_Description of the task_:
Copy all lines in the data that contain the string "where".

_Data for review_:
◆ ◆ ◆ ◆
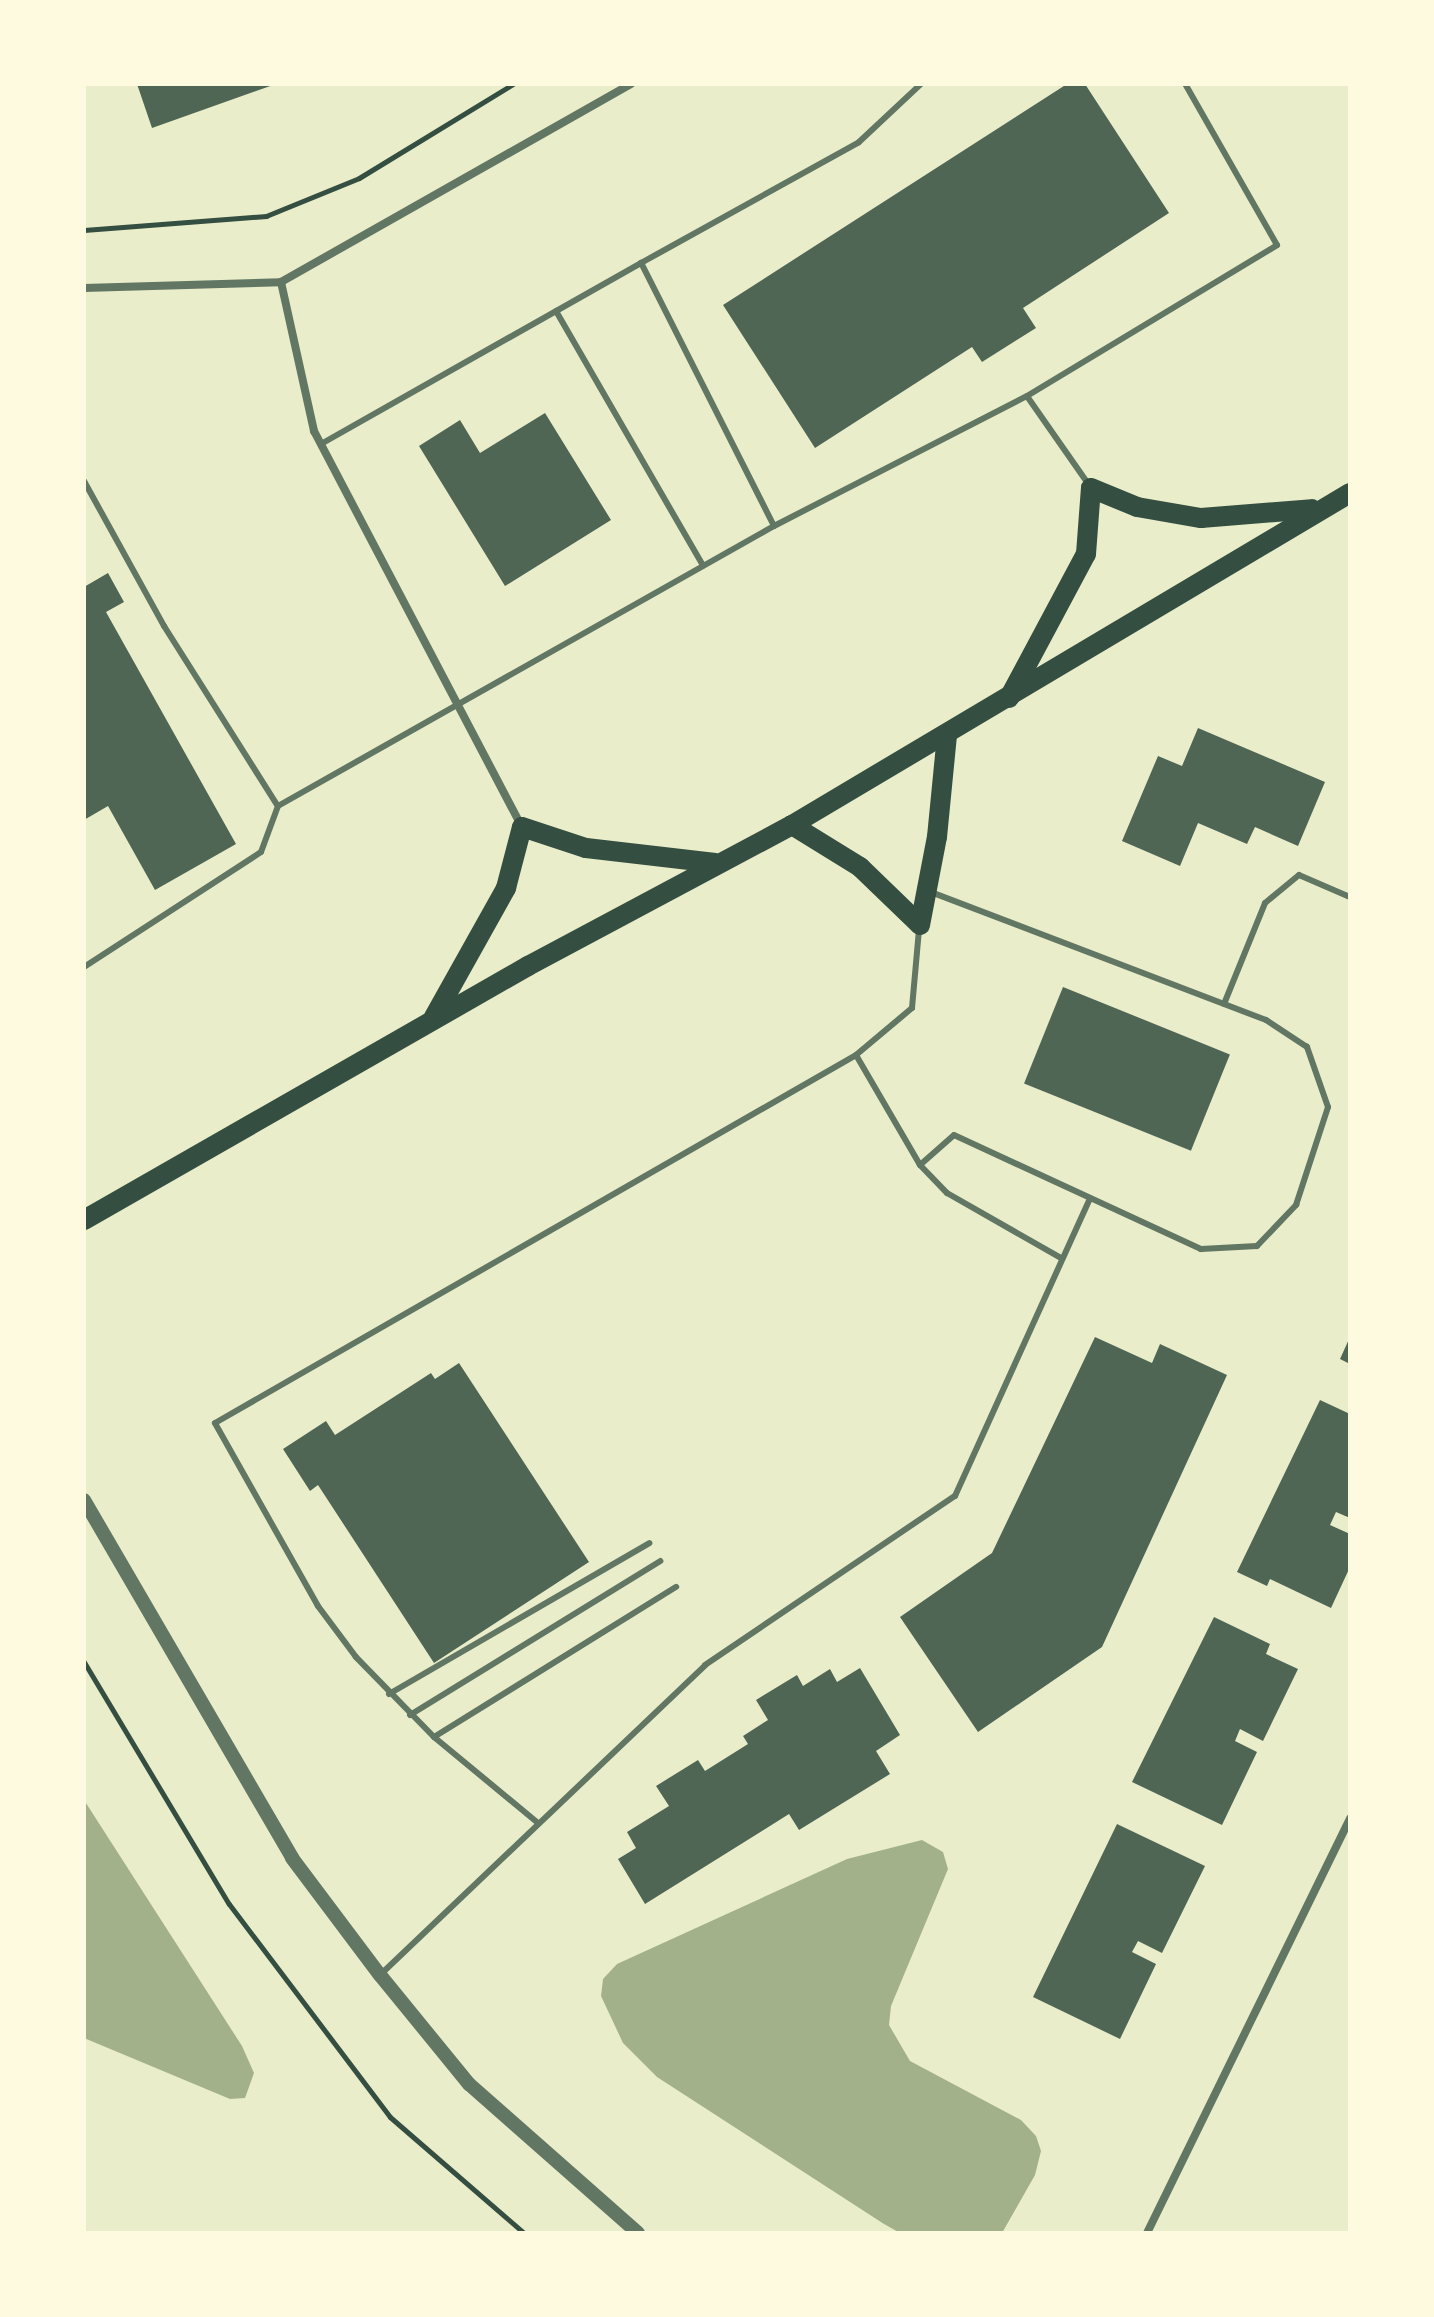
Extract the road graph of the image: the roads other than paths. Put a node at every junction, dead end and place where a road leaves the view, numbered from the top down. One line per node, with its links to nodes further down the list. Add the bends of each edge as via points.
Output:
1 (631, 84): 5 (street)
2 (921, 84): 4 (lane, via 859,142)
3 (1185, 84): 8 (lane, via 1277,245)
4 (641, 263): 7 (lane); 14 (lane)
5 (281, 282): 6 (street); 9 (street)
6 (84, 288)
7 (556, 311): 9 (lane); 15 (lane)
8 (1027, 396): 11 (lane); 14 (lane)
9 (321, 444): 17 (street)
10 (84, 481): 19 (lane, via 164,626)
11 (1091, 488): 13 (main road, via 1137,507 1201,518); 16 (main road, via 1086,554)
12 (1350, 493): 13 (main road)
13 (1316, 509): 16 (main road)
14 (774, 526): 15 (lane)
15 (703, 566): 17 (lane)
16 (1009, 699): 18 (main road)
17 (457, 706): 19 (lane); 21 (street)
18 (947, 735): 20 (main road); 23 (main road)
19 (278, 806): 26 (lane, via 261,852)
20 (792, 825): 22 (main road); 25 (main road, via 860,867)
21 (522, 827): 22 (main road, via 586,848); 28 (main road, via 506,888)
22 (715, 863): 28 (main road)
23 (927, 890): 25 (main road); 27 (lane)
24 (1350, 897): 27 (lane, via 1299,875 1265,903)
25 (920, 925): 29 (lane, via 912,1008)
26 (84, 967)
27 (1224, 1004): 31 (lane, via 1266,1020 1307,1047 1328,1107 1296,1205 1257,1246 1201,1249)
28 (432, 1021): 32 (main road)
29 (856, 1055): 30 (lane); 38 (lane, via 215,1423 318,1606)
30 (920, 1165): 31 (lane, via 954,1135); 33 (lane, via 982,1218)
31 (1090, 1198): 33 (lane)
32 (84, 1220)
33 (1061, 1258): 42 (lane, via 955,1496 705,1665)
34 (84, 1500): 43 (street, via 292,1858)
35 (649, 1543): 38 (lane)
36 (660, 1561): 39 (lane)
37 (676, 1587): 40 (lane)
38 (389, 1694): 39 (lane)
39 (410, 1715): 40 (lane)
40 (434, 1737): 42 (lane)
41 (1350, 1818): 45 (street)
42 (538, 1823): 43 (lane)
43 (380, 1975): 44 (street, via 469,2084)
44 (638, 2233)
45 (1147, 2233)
◆ ◆ ◆ ◆
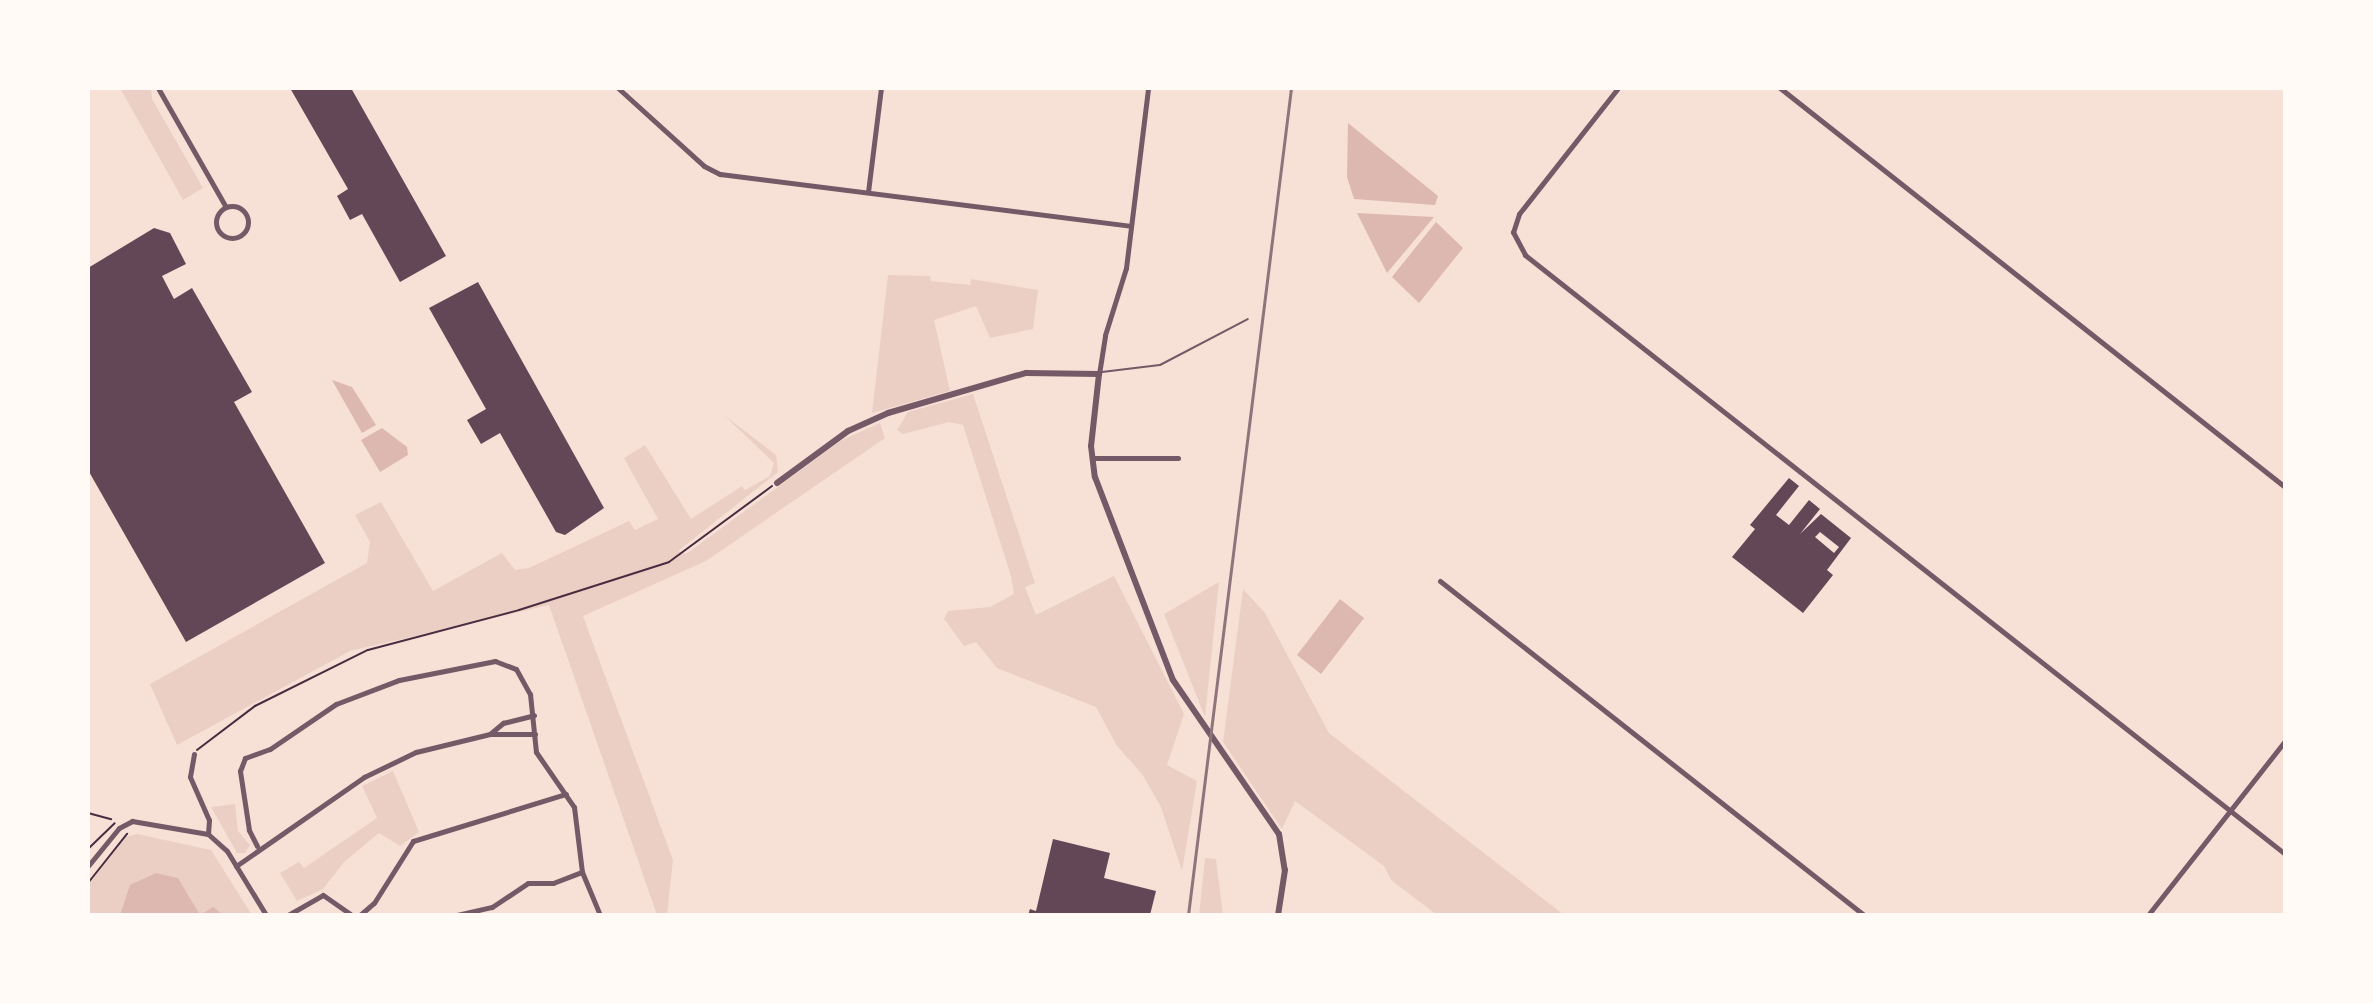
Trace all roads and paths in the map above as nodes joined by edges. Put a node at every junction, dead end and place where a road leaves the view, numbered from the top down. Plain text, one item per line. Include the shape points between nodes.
◆ ◆ ◆ ◆
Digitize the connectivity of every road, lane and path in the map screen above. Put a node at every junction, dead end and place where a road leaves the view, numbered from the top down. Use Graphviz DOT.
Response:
◆ ◆ ◆ ◆
_Solution to this exercise_:
Extract the road graph of the image: the roads other than paths. Put a node at every junction, dead end and place where a road leaves the view, numbered from the top down. One line per node, with its links to nodes further down the list. Add the bends of each edge as via points.
Trace all roads and paths in the map above as nodes joined by edges. Put a node at every junction, dead end and place where a road leaves the view, numbered from the top down. Plain text, one item per line. Include the shape points between nodes.
Digitize the connectivity of every road, lane and path in the map screen above. Put a node at every junction, dead end and place where a road leaves the view, numbered from the top down. Use Graphviz DOT.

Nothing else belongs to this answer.